**Records contained in a dataset:**
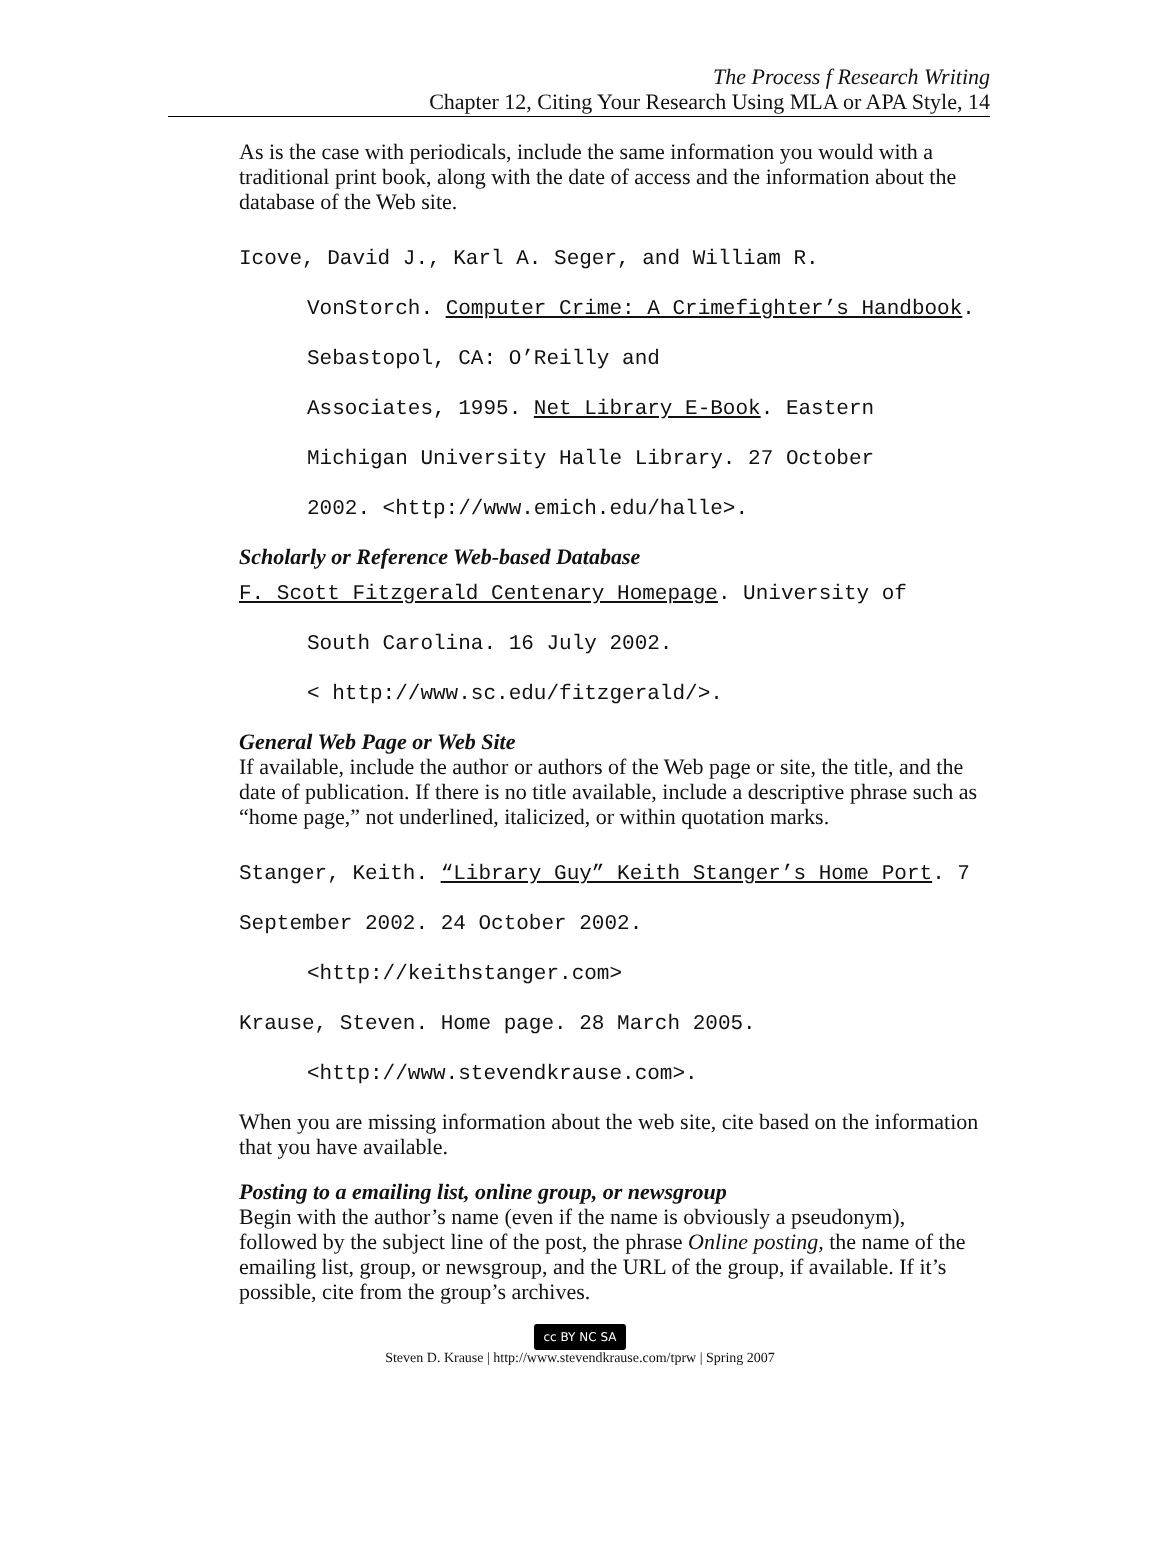The Process f Research Writing
Chapter 12, Citing Your Research Using MLA or APA Style, 14
As is the case with periodicals, include the same information you would with a traditional print book, along with the date of access and the information about the database of the Web site.
Icove, David J., Karl A. Seger, and William R.
VonStorch. Computer Crime: A Crimefighter’s Handbook. Sebastopol, CA: O’Reilly and
Associates, 1995. Net Library E-Book. Eastern
Michigan University Halle Library. 27 October
2002. <http://www.emich.edu/halle>.
Scholarly or Reference Web-based Database
F. Scott Fitzgerald Centenary Homepage. University of
South Carolina. 16 July 2002.
< http://www.sc.edu/fitzgerald/>.
General Web Page or Web Site
If available, include the author or authors of the Web page or site, the title, and the date of publication. If there is no title available, include a descriptive phrase such as “home page,” not underlined, italicized, or within quotation marks.
Stanger, Keith. “Library Guy” Keith Stanger’s Home Port. 7 September 2002. 24 October 2002.
<http://keithstanger.com>
Krause, Steven. Home page. 28 March 2005.
<http://www.stevendkrause.com>.
When you are missing information about the web site, cite based on the information that you have available.
Posting to a emailing list, online group, or newsgroup
Begin with the author’s name (even if the name is obviously a pseudonym), followed by the subject line of the post, the phrase Online posting, the name of the emailing list, group, or newsgroup, and the URL of the group, if available. If it’s possible, cite from the group’s archives.
cc BY NC SA
Steven D. Krause | http://www.stevendkrause.com/tprw | Spring 2007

**TASK ITEM:** Copy the line containing "If available, include" and every line after it, through the last line of the records. Include nothing else.

**SOLUTION TO THIS EXERCISE:**
If available, include the author or authors of the Web page or site, the title, and the date of publication. If there is no title available, include a descriptive phrase such as “home page,” not underlined, italicized, or within quotation marks.
Stanger, Keith. “Library Guy” Keith Stanger’s Home Port. 7 September 2002. 24 October 2002.
<http://keithstanger.com>
Krause, Steven. Home page. 28 March 2005.
<http://www.stevendkrause.com>.
When you are missing information about the web site, cite based on the information that you have available.
Posting to a emailing list, online group, or newsgroup
Begin with the author’s name (even if the name is obviously a pseudonym), followed by the subject line of the post, the phrase Online posting, the name of the emailing list, group, or newsgroup, and the URL of the group, if available. If it’s possible, cite from the group’s archives.
cc BY NC SA
Steven D. Krause | http://www.stevendkrause.com/tprw | Spring 2007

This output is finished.